- **Work instruction**: Reproduce the text below on building resilience in young children in full, word for word.

- **Text shown**:
Why the World Needs Resilient Kids and How to Build Their Bounce

Karen CaironeKaren Cairone designs resources that build the capacity of early childhood educators, leaders, and parents to promote young children's resilience and that support the use of effective coping mechanisms to handle stress. She is an expert in child and adult mental health and resilience, social and emotional development, challenging behaviors in young children, product and training design, and training delivery. Currently, Karen is contributing to the EDC-led Center of Excellence for Infant and Early Childhood Mental Health Consultation and Home Visiting Collaborative Improvement and Innovation Network. She also designs and conducts trainings on Preventing and Addressing Challenging Behaviors for one of EDC’s joint federally and state funded-projects, the Center for Early Learning Professionals. In this post, Karen discusses why it is so vital to promote all young children’s resilience and shares simple, yet effective ways that adults can help foster resilience.

- **Information supplied**:
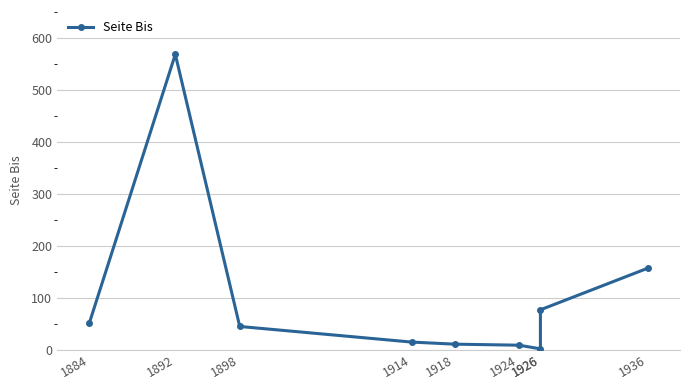

What value does the data have at 1914, to the nearest 10?

20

- **Written answer**:
Why the World Needs Resilient Kids and How to Build Their Bounce

Karen CaironeKaren Cairone designs resources that build the capacity of early childhood educators, leaders, and parents to promote young children's resilience and that support the use of effective coping mechanisms to handle stress. She is an expert in child and adult mental health and resilience, social and emotional development, challenging behaviors in young children, product and training design, and training delivery. Currently, Karen is contributing to the EDC-led Center of Excellence for Infant and Early Childhood Mental Health Consultation and Home Visiting Collaborative Improvement and Innovation Network. She also designs and conducts trainings on Preventing and Addressing Challenging Behaviors for one of EDC’s joint federally and state funded-projects, the Center for Early Learning Professionals. In this post, Karen discusses why it is so vital to promote all young children’s resilience and shares simple, yet effective ways that adults can help foster resilience.